== PROVIDED RECORDS ==

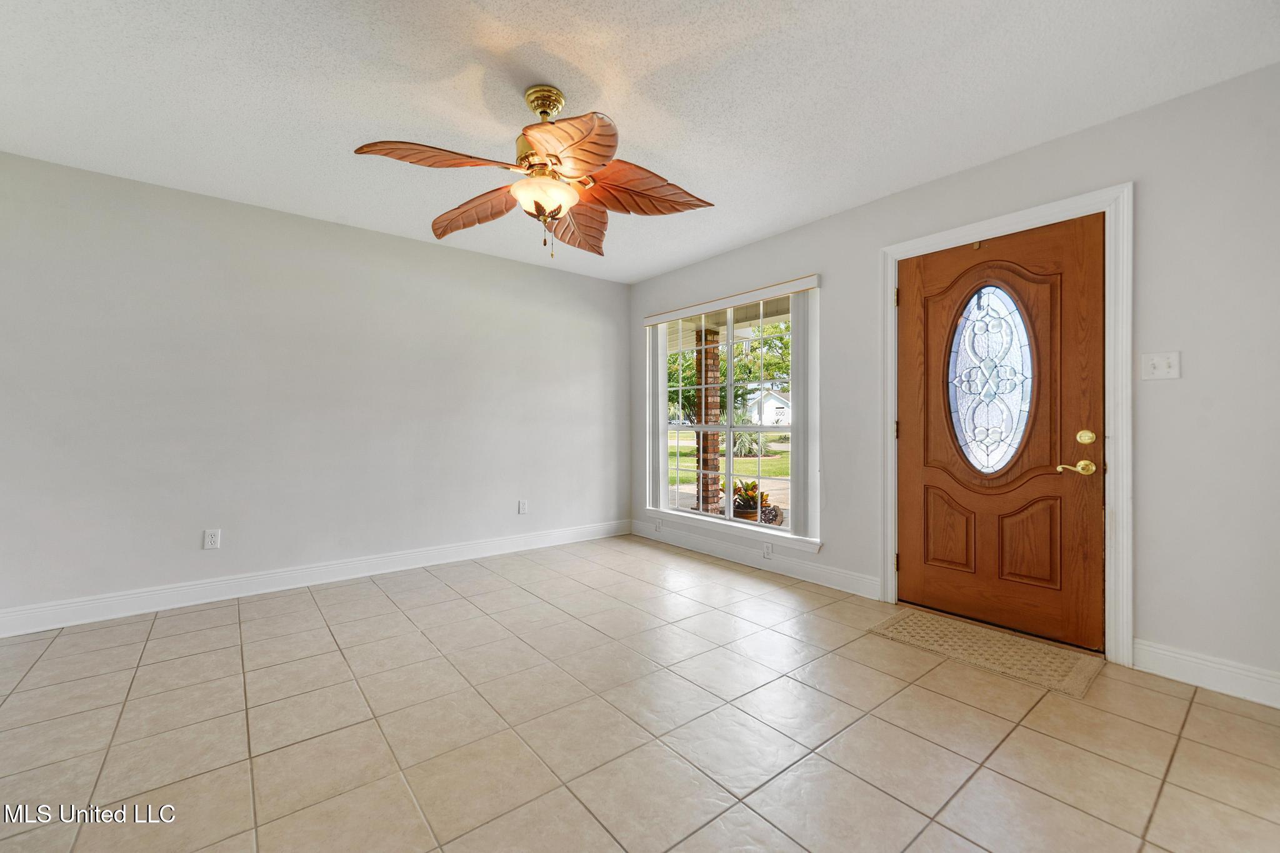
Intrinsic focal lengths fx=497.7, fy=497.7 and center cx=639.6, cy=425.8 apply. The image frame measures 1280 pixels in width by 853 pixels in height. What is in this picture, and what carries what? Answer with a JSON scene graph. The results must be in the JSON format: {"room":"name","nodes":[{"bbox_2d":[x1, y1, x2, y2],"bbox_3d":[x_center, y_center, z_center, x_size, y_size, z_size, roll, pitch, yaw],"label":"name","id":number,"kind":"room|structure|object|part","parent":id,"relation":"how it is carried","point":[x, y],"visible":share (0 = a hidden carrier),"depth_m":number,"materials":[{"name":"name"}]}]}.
{"room":"living room","nodes":[
{"label":"living room","id":0,"kind":"room"},
{"bbox_2d":[0,150,629,626],"bbox_3d":[-1.994,-0.160,3.595,4.898,2.444,0.155,0,0,-39],"label":"left wall","id":1,"kind":"structure","parent":0,"point":[484,259],"depth_m":3.17,"materials":[{"name":"paint"}]},
{"bbox_2d":[203,528,221,549],"bbox_3d":[-2.597,0.685,3.018,0.071,0.116,0.009,0,0,-39],"label":"wall socket","id":2,"kind":"object","parent":1,"relation":"attached to","point":[209,538],"visible":0.99,"depth_m":3.02,"materials":[{"name":"white plastic"}]},
{"bbox_2d":[0,519,629,637],"bbox_3d":[-1.930,0.998,3.536,4.585,0.125,0.016,0,0,-39],"label":"baseboard","id":3,"kind":"structure","parent":1,"relation":"attached to","point":[86,603],"depth_m":3.15,"materials":[{"name":"white paint"}]},
{"bbox_2d":[517,499,528,514],"bbox_3d":[-0.998,0.689,4.246,0.073,0.123,0.013,0,0,-39],"label":"wall socket","id":4,"kind":"object","parent":1,"relation":"attached to","point":[522,505],"visible":0.99,"depth_m":4.24,"materials":[{"name":"white plastic"}]},
{"bbox_2d":[0,533,1279,852],"bbox_3d":[-0.365,1.126,1.575,4.999,0.108,5.184,0,0,-39],"label":"tile floor","id":5,"kind":"structure","parent":0,"point":[1200,712],"depth_m":1.75,"materials":[{"name":"beige tile"}]},
{"bbox_2d":[868,607,1102,698],"bbox_3d":[1.643,1.060,2.424,0.529,0.010,0.833,0,0,-39],"label":"doormat","id":6,"kind":"object","parent":5,"relation":"on","point":[1003,640],"visible":0.98,"depth_m":2.34,"materials":[{"name":"beige"}]},
{"bbox_2d":[0,0,1279,281],"bbox_3d":[-0.443,-1.427,1.693,4.940,0.118,5.037,0,0,-39],"label":"ceiling","id":7,"kind":"structure","parent":0,"point":[577,60],"depth_m":2.04,"materials":[{"name":"white paint"}]},
{"bbox_2d":[353,83,716,261],"bbox_3d":[-0.390,-1.025,2.069,1.315,0.696,1.317,0,0,-39],"label":"ceiling fan","id":8,"kind":"object","parent":7,"relation":"hanging from","point":[599,135],"visible":0.98,"depth_m":2.00,"materials":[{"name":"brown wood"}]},
{"bbox_3d":[-0.738,-0.977,1.840,0.492,0.084,0.352,0,0,-39],"label":"blade","id":9,"kind":"part","parent":8,"relation":"part of","materials":[{"name":"brown wood"}]},
{"bbox_3d":[-0.726,-0.952,2.230,0.308,0.118,0.553,0,0,-39],"label":"blade","id":10,"kind":"part","parent":8,"relation":"part of","materials":[{"name":"brown wood"}]},
{"bbox_3d":[-0.393,-0.919,2.043,0.257,0.108,0.255,0,0,-39],"label":"glass bowl light","id":11,"kind":"part","parent":8,"relation":"part of","materials":[{"name":"glass"}]},
{"bbox_3d":[-0.265,-0.952,1.739,0.381,0.102,0.437,0,0,-39],"label":"blade","id":12,"kind":"part","parent":8,"relation":"part of","materials":[{"name":"wood"}]},
{"bbox_3d":[-0.292,-0.935,2.369,0.531,0.142,0.324,0,0,-39],"label":"blade","id":13,"kind":"part","parent":8,"relation":"part of","materials":[{"name":"brown wood"}]},
{"bbox_3d":[-0.004,-0.966,2.066,0.507,0.121,0.405,0,0,-39],"label":"blade","id":14,"kind":"part","parent":8,"relation":"part of","materials":[{"name":"brown wood"}]},
{"bbox_2d":[623,63,1279,695],"bbox_3d":[1.470,-0.161,3.171,0.157,2.453,4.817,0,0,-39],"label":"right wall","id":15,"kind":"structure","parent":0,"point":[817,225],"depth_m":2.11,"materials":[{"name":"paint"}]},
{"bbox_2d":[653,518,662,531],"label":"wall socket","id":16,"kind":"object","parent":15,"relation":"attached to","point":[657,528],"visible":0.99,"depth_m":4.55,"materials":[{"name":"white plastic"}]},
{"bbox_2d":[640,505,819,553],"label":"window sill","id":17,"kind":"structure","parent":15,"relation":"attached to","point":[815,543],"depth_m":3.84,"materials":[{"name":"white paint"}]},
{"bbox_2d":[643,273,819,323],"bbox_3d":[0.646,-0.983,4.020,0.085,0.083,1.725,0,0,-39],"label":"blind valance","id":18,"kind":"object","parent":15,"relation":"attached to","point":[720,304],"visible":0.99,"depth_m":3.83,"materials":[{"name":"white"}]},
{"bbox_2d":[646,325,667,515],"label":"vertical blind","id":19,"kind":"object","parent":18,"relation":"hanging from","point":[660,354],"visible":0.8,"depth_m":4.55,"materials":[{"name":"white plastic"}]},
{"bbox_2d":[790,286,818,541],"bbox_3d":[1.137,-0.079,3.471,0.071,1.742,0.207,0,0,-39],"label":"vertical blind","id":20,"kind":"object","parent":18,"relation":"hanging from","point":[795,317],"visible":0.93,"depth_m":3.44,"materials":[{"name":"white plastic"}]},
{"bbox_2d":[645,283,819,543],"bbox_3d":[0.702,-0.078,4.132,0.122,1.831,1.694,0,0,-39],"label":"window","id":21,"kind":"structure","parent":15,"relation":"in","point":[747,429],"depth_m":4.08,"materials":[{"name":"white"}]},
{"bbox_2d":[627,520,880,599],"bbox_3d":[0.681,0.995,3.983,0.016,0.126,2.439,0,0,-39],"label":"baseboard","id":22,"kind":"structure","parent":15,"relation":"attached to","point":[802,570],"depth_m":3.64,"materials":[{"name":"white paint"}]},
{"bbox_2d":[762,541,773,558],"bbox_3d":[0.934,0.902,3.639,0.014,0.116,0.086,0,0,-39],"label":"wall socket","id":23,"kind":"object","parent":15,"relation":"attached to","point":[767,553],"visible":0.98,"depth_m":3.63,"materials":[{"name":"white plastic"}]},
{"bbox_2d":[878,183,1131,664],"bbox_3d":[1.859,-0.011,2.600,0.041,2.148,1.093,0,0,-39],"label":"door frame","id":24,"kind":"structure","parent":15,"relation":"attached to","point":[1033,212],"depth_m":2.23,"materials":[{"name":"white paint"}]},
{"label":"hinge","id":25,"kind":"part","parent":24,"relation":"part of","materials":[{"name":"gold metal"}]},
{"bbox_2d":[894,213,1105,654],"bbox_3d":[1.829,0.032,2.621,0.118,2.027,0.939,0,0,-39],"label":"front door","id":26,"kind":"structure","parent":24,"relation":"in","point":[915,484],"depth_m":2.55,"materials":[{"name":"brown wood"}]},
{"bbox_3d":[1.743,0.605,2.814,0.067,0.438,0.218,0,0,-39],"label":"panel","id":27,"kind":"part","parent":26,"relation":"part of","materials":[{"name":"brown wood"}]},
{"bbox_2d":[946,281,1036,473],"bbox_3d":[1.898,-0.300,2.714,0.136,1.074,0.383,0,0,-24],"label":"oval window","id":28,"kind":"structure","parent":26,"relation":"in","point":[963,439],"depth_m":2.69,"materials":[{"name":"clear glass"}]},
{"bbox_3d":[1.969,0.604,2.537,0.075,0.441,0.204,0,0,-39],"label":"panel","id":29,"kind":"part","parent":26,"relation":"part of","materials":[{"name":"brown wood"}]},
{"bbox_3d":[2.026,0.196,2.322,0.092,0.068,0.148,0,0,-39],"label":"lever handle","id":30,"kind":"part","parent":26,"relation":"part of","materials":[{"name":"gold metal"}]},
{"bbox_3d":[2.075,0.052,2.323,0.052,0.070,0.064,0,0,-39],"label":"deadbolt","id":31,"kind":"part","parent":26,"relation":"part of","materials":[{"name":"gold metal"}]},
{"bbox_2d":[1140,350,1181,380],"bbox_3d":[2.221,-0.259,2.125,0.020,0.117,0.115,0,0,-39],"label":"light switch","id":32,"kind":"object","parent":15,"relation":"attached to","point":[1163,371],"visible":0.98,"depth_m":2.13,"materials":[{"name":"white plastic"}]},
{"bbox_2d":[1131,638,1279,708],"bbox_3d":[2.519,1.004,1.788,0.016,0.125,1.065,0,0,-39],"label":"baseboard","id":33,"kind":"structure","parent":15,"relation":"attached to","point":[1160,665],"depth_m":2.03,"materials":[{"name":"white paint"}]},
{"label":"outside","id":34,"kind":"structure","parent":0,"visible":0},
{"bbox_2d":[693,326,722,514],"bbox_3d":[0.826,-0.050,6.097,0.247,2.330,0.261,0,0,-39],"label":"brick column","id":35,"kind":"structure","parent":34,"point":[715,464],"depth_m":6.02,"materials":[{"name":"brick"}]},
{"bbox_2d":[666,430,789,485],"label":"lawn","id":36,"kind":"structure","parent":34,"point":[785,471],"materials":[{"name":"green plant"}]},
{"bbox_2d":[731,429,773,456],"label":"shrub","id":37,"kind":"object","parent":36,"relation":"on","point":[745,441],"visible":0.52,"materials":[{"name":"green plant"}]},
{"bbox_2d":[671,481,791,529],"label":"patio","id":38,"kind":"structure","parent":34,"point":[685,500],"depth_m":7.24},
{"bbox_2d":[746,385,791,426],"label":"house","id":39,"kind":"structure","parent":34,"point":[767,404],"materials":[{"name":"white paint"}]},
{"label":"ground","id":40,"kind":"structure","parent":34,"visible":0},
{"bbox_2d":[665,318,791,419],"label":"tree","id":41,"kind":"object","parent":40,"relation":"on","point":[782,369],"visible":0.34,"materials":[{"name":"green plant"}]},
{"bbox_2d":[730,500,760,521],"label":"plant pot","id":42,"kind":"object","parent":40,"relation":"on","point":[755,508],"visible":0.46,"depth_m":5.72,"materials":[{"name":"brown ceramic"}]},
{"bbox_2d":[730,479,768,520],"bbox_3d":[1.225,0.852,5.600,0.499,0.537,0.499,0,0,-39],"label":"potted plant","id":43,"kind":"object","parent":40,"relation":"on","point":[752,486],"visible":0.61,"depth_m":5.50,"materials":[{"name":"green plant"}]},
{"bbox_2d":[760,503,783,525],"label":"flower bed","id":44,"kind":"object","parent":40,"relation":"on","point":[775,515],"visible":0.44,"depth_m":5.91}
]}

===

WHAT IS NEEDED:
Your reply should be one number, the count of lines in the data that include the word "room".

WRITTEN SOLUTION:
3